======== Page text
This year, California middle and high schoolers can hit snooze a little longer in the mornings thanks to a landmark law that passed in 2019 making school start times later.
The law, which states that students at public high schools cannot attend classes before 8:30 a.m. and no earlier than 8 a.m. for middle schoolers, went into effect on July 1.
“California’s law is the first of its scope in the entire country — we are the only state that’s set minimum allowed start times for middle and high schools," Lisa Lewis, parenting journalist and the author of "The Sleep-Deprived Teen: Why Our Teens Are So Tired, And How Parents And Schools Can Help Them Thrive," told TODAY Parents.
Early school start times guarantee that children, and particularly adolescents, will become sleep deprived.
Steven Lockley, neuroscientist
Lewis added that ensuring teens get enough sleep is "a public health imperative."
"We know, based on years of study, that shifting to healthy start times is a proven way to make a difference," Lewis said.
Steven Lockley, a neuroscientist at Brigham and Women’s Hospital and associate professor at Harvard Medical School, told TODAY Parents California's law is a big step in improving sleep, learning and health in children.
================
======== Data extracts
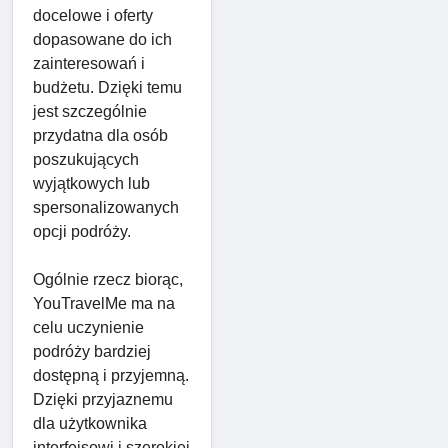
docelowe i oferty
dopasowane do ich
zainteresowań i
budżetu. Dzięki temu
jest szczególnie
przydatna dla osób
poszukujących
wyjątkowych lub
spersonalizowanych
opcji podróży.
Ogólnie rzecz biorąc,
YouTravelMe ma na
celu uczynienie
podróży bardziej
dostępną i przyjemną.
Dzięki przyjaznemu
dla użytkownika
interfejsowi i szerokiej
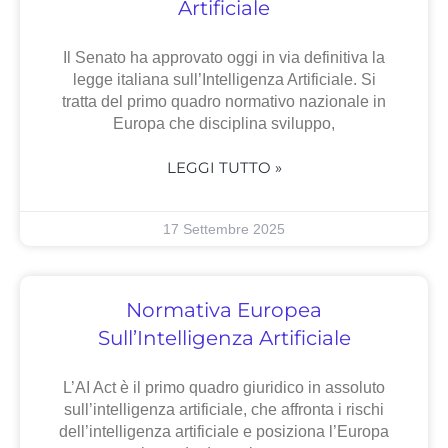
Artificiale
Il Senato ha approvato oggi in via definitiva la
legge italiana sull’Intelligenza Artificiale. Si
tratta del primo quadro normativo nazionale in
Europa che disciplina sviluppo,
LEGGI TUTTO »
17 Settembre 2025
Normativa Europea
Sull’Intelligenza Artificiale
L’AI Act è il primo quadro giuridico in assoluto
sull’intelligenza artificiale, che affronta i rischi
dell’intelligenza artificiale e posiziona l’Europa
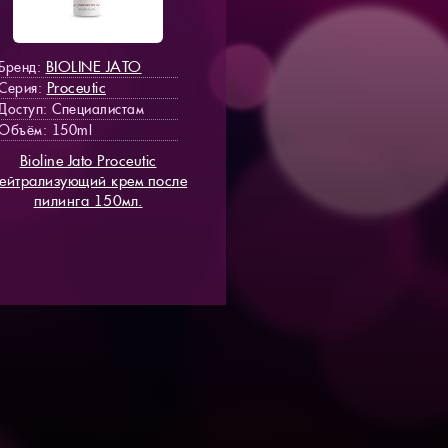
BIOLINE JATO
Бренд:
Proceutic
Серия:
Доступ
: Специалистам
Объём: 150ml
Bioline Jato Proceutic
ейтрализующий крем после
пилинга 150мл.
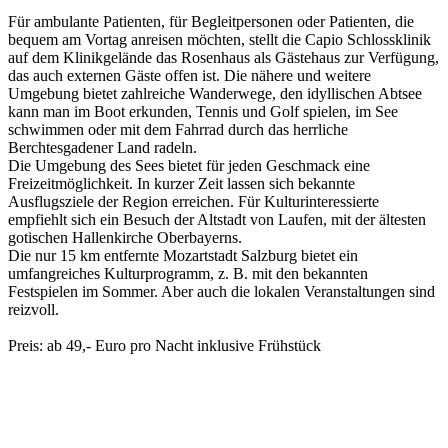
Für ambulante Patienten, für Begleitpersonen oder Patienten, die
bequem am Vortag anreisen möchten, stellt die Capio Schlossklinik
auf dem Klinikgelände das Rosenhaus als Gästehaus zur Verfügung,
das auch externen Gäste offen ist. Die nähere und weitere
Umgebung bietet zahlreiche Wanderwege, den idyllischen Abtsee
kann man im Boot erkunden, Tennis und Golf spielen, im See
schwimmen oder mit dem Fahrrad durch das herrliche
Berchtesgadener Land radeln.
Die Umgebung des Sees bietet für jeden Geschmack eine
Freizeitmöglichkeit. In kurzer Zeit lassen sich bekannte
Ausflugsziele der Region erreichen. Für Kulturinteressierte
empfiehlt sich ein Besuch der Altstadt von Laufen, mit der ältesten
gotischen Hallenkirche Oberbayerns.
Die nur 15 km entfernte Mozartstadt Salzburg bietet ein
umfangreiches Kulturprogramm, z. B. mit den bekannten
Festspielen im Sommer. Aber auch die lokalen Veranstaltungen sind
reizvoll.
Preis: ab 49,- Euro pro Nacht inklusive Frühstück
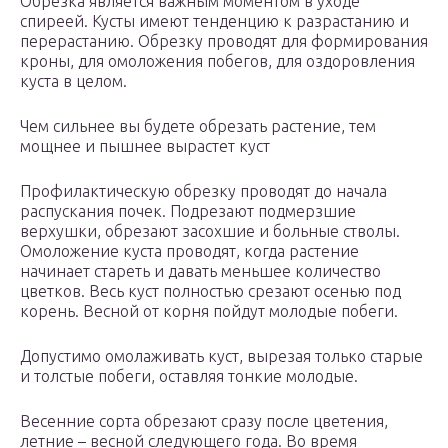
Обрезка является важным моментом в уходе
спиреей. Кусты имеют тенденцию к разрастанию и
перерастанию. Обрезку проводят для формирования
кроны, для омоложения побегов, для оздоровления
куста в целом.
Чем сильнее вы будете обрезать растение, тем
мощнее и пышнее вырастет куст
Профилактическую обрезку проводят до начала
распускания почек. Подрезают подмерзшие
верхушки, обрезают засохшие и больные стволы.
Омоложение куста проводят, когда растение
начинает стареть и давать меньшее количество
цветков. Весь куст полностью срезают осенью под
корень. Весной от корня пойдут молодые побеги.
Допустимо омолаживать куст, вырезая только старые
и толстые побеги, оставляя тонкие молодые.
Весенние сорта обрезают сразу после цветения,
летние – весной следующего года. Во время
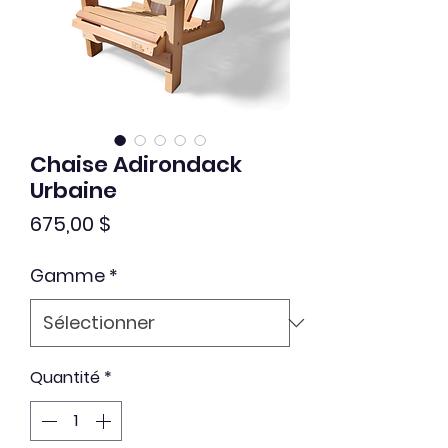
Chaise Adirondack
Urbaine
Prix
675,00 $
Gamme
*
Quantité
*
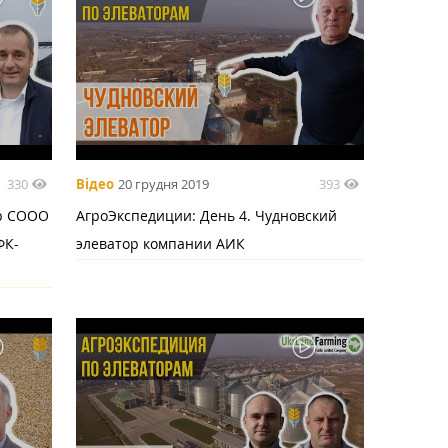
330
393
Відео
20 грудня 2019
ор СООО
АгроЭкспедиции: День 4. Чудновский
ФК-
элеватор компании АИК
================
__Your objective__: Retype the stretch from "This year, California" through "become sleep deprived." in the text on California's school start times, word for word.

__Output below__:
This year, California middle and high schoolers can hit snooze a little longer in the mornings thanks to a landmark law that passed in 2019 making school start times later.
The law, which states that students at public high schools cannot attend classes before 8:30 a.m. and no earlier than 8 a.m. for middle schoolers, went into effect on July 1.
“California’s law is the first of its scope in the entire country — we are the only state that’s set minimum allowed start times for middle and high schools," Lisa Lewis, parenting journalist and the author of "The Sleep-Deprived Teen: Why Our Teens Are So Tired, And How Parents And Schools Can Help Them Thrive," told TODAY Parents.
Early school start times guarantee that children, and particularly adolescents, will become sleep deprived.